- Born: William Henry Muir Lowe 20 October 1861 North-Western Provinces, British India
- Died: 7 February 1944 (aged 82) London, England
- Allegiance: United Kingdom
- Branch: British Army
- Service years: 1881–1907 1914–1919
- Rank: Major-General
- Unit: 7th Dragoon Guards
- Commands: 3rd Reserve Cavalry Brigade
- Conflicts: 1882 Anglo-Egyptian War Third Anglo-Burmese War Second Boer War First World War Easter Rising
- Awards: Companion of the Order of the Bath Mentioned in Despatches
- Spouse: Frances Broster de Salvo ​ ​(m. 1895; died 1942)​
- Children: 2, including John Loder

= William Lowe (British Army officer) =

British Army general (1861–1944)

Major-General William Henry Muir Lowe (20 October 1861 - 7 February 1944) was a British Army officer who commanded the British forces in Dublin during the Easter Rising of 1916 and received the surrender of the Irish republican forces.

==Early life and career==
Lowe was born in North-Western Provinces, India, to William Henry Lowe of the Indian Civil Service, and Caroline Charlotte Muir. He was educated at the Royal Military College, Sandhurst, and commissioned in the 7th Dragoon Guards as a lieutenant on 22 October 1881. The following year he saw action in the Egyptian Campaign, where the 7th Dragoon Guards were part of the 1st Cavalry Brigade led by General Sir Baker Russell. Lowe was involved in the fighting at Kassassin, the Battle of Tel el-Kebir and the march on Cairo. He received the Egypt Medal and the Khedive's Star, a medal presented by Khedive Tawfiq to all officers and men engaged in the campaign.
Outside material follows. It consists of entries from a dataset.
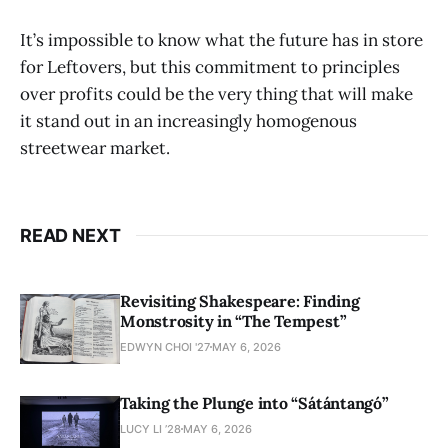
It’s impossible to know what the future has in store
for Leftovers, but this commitment to principles
over profits could be the very thing that will make
it stand out in an increasingly homogenous
streetwear market.
READ NEXT
Revisiting Shakespeare: Finding
Monstrosity in “The Tempest”
EDWYN CHOI '27
MAY 6, 2026
Taking the Plunge into “Sátántangó”
LUCY LI ’28
MAY 6, 2026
In 1886, Lowe went to Burma from India, where the 7th Dragoon Guards were stationed, as a special service officer to the Upper Burma Task Force during the guerrilla phase of the Third Anglo-Burmese War. Remaining in Burma until 1887, he received the India General Service Medal with two clasps. He was promoted to the rank of captain on 9 March 1887 and major on 2 March 1892.

==Second Boer War==
On 19 September 1899, he was promoted to lieutenant-colonel and assumed command of the 7th Dragoon Guards. The regiment embarked the SS Armenian in Southampton on 8 February 1900, and departed for service in South Africa, with Lowe in command of the men on the ship. From 1900 to 1902, he led the regiment in the Second Boer War, being present at the capture of Pretoria and the Battle of Diamond Hill, and was promoted brevet colonel in November 1900. Lord Kitchener's despatch of 8 August 1901 related how "at midnight on the 30th July Colonel Lowe, 7th Dragoon Guards, successfully surprised a farmhouse, from which he took 11 armed prisoners with rifles, bandoliers and horses." Lowe was twice more Mentioned in Despatches: in Lord Roberts' Recommendations, 2 April 1901 and in Lord Kitchener's Final Despatch, 23 June 1902. He received both the Queen's and King's South Africa Medal.
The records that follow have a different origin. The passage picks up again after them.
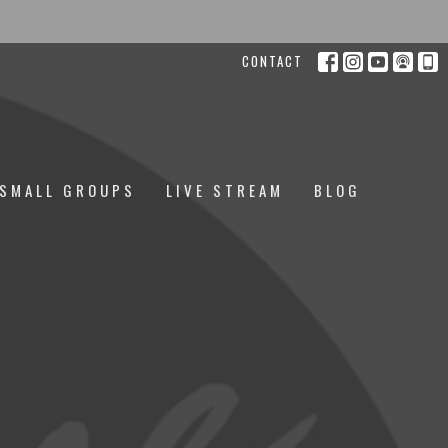
CONTACT
SMALL GROUPS
LIVE STREAM
BLOG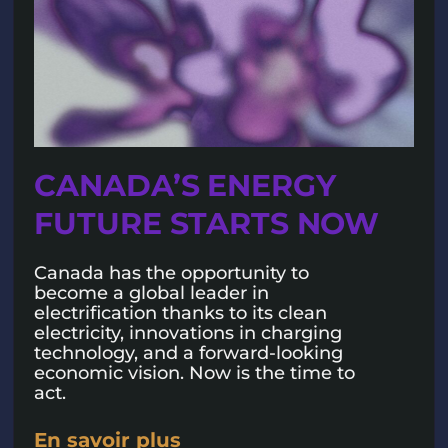
CANADA’S ENERGY
FUTURE STARTS NOW
Canada has the opportunity to
become a global leader in
electrification thanks to its clean
electricity, innovations in charging
technology, and a forward-looking
economic vision. Now is the time to
act.
En savoir plus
Following the end of the war in June 1902 he returned home on the SS Galeka which arrived in Southampton in October 1902. He left the 7th Dragoon Guards in March 1903 to become assistant quartermaster general of the II Corps (Southern Command), being promoted to full colonel. In May 1905, he went to the Northern Command as colonel in charge of cavalry records and staff officer for the Imperial Yeomanry. He was made a Companion of the Order of the Bath in 1906. He went on half-pay in March 1907 and retired a year later.

==Easter Rising==
On the outbreak of the First World War in 1914, Lowe rejoined the army as inspector of cavalry, and was appointed as a brigade commander with the temporary rank of brigadier general in April 1915. He was commander of the 3rd Reserve Cavalry Brigade, stationed at the Curragh Camp in Ireland, at the outbreak of the Easter Rising on Monday, 24 April 1916. On being informed of the Rising by phone, he ordered the brigade to Dublin by train. Arriving himself at Kingsbridge railway station in the early hours of Tuesday morning, Lowe assumed command of British forces in Dublin and set about securing the line between the station, Dublin Castle and Trinity College, thus dividing the rebel positions north and south of the river. It was Lowe who ordered the shelling of the unoccupied Liberty Hall with Royal Artillery field guns in Trinity College, and who ordered the Sherwood Foresters to continue advancing on Mount Street Bridge with a high cost in casualties. On Saturday, 29 April, after being approached by Nurse Elizabeth O'Farrell, he agreed to negotiate with the leaders only if they would surrender unconditionally, and at 2.30 pm that day, accompanied by Nurse O'Farrell, Patrick Pearse surrendered to Lowe. He was awarded the honorary rank of major general in January 1917.

==Personal life==
Lowe married, in 1895, Frances Broster Johnson (née de Salvo; 1857–1942), the widow of Captain Robert Harry Johnson of the 64th Foot Regiment and daughter of Emma Broster, an Englishwoman and Francesco de Salvo, of Palermo, Sicily. Together they had a son and a daughter. Their son, John, was a British Army officer who, with his father, took part in suppressing the Rising and accepting the surrender of Pearse. John Lowe fought at Gallipoli and the Somme. He later became a Hollywood actor under the screen name John Loder. General Lowe died in London on 7 February 1944, aged 82. Neither an otherwise comprehensive obituary in The Times nor an entry in Who Was Who 1941–1950 made reference to his role in the Easter Rising.